Reader. Quite true. Your “empirical philosophy” is unable to find anything supernatural, wherever it may search for it. But are you so simple as to believe that, if there is a God, you should be able to reach him with the telescope, or [pg 837] to detect him by the microscope, or to get by the balance an indication of his presence, or to find him in a retort, as a residue after some chemical manipulation? Shame! shame! Is this your method of convincing yourself that there is no God? Then, by shutting yourself in a dark cellar, you should be able also to convince yourself that the sun does not exist. Is it not a mockery to pretend that there is nothing supersensible, because it cannot be reached by experimentation upon sensible things? I cannot but repeat that you have received the punishment of your rebellion against truth. A man of your ability would never fall into such absurdities from want of light; it is your hatred of truth that distorts your reason and instigates you to heap sophism upon sophism, and blasphemy upon blasphemy. You need not search for God; you know him, and try in vain, like Cain, to fly from his face.

Büchner. You make a sermon rather than a discussion.

Reader. But whose fault is it if your assertions are so openly incongruous as not to bear discussion? Even your “empirical philosophy” is a myth. Are you not ashamed to appeal to a science which has no existence? Chemistry is empirical, and other parts of physics may be empirical; but empirical philosophy is nothing but a bombastic word without meaning, a fit conclusion to a chapter wherein you try to make the heavens bear witness against their Maker.

X. The Earth.

Reader. After the heavens you try to enlist the earth also among your witnesses against God. But what can the earth say in your favor?

Büchner. “The investigations of geology have thrown a highly interesting and important light on the history of the origin and gradual development of the earth. It was in the rocks and strata of the crust of the earth, and in the organic remains, that geologists read, as in an old chronicle, the history of the earth. In this history they found the plainest indications of several stupendous successive revolutions, now produced by fire, now by water, now by their combined action. These revolutions afforded, by the apparent suddenness and violence of their occurrence, a welcome pretext to orthodoxy to appeal to the existence of supernatural powers, which were to have caused these revolutions in order to render, by gradual transitions, the earth fit for certain purposes. This successive periodical creation is said to have been attended with a successive creation of new organic beings and species. The Bible, then, was right in relating that God had sent a deluge over the world to destroy a sinful generation. God with his own hands is said to have piled up mountains, planed the sea, created organisms, etc.” (p. 56).

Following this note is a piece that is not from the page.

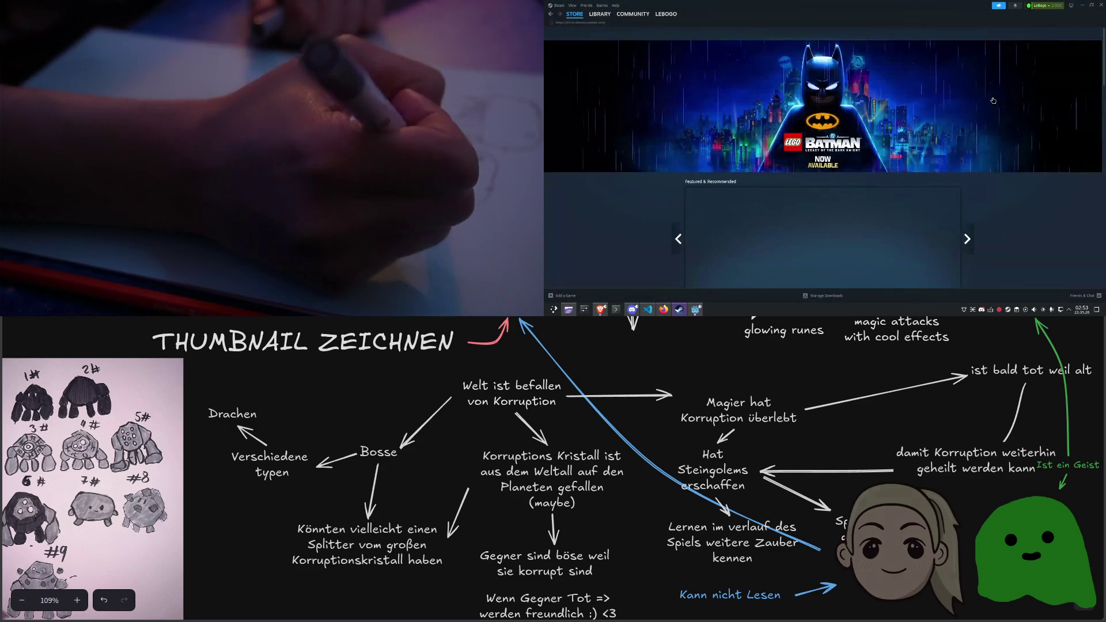
scroll(1001, 135, down, 3)
scroll(1001, 135, down, 10)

Reader. And so he did. But mark that these Biblical expressions are metaphorical.

Büchner. “All these notions concerning a direct influence of supernatural or inexplicable forces have melted away before the age of modern science” (p. 57).

Reader. Melted away? Indeed? And how?

Büchner. “Like astronomy, which with mathematical certainty has measured the spaces of the heavens, so does modern geology, by taking a retrospective view of the [pg 838] millions of years which have passed, lift the veil which has so long concealed the history of the earth, and has given rise to all kinds of religious and mysterious dreams” (ibid.)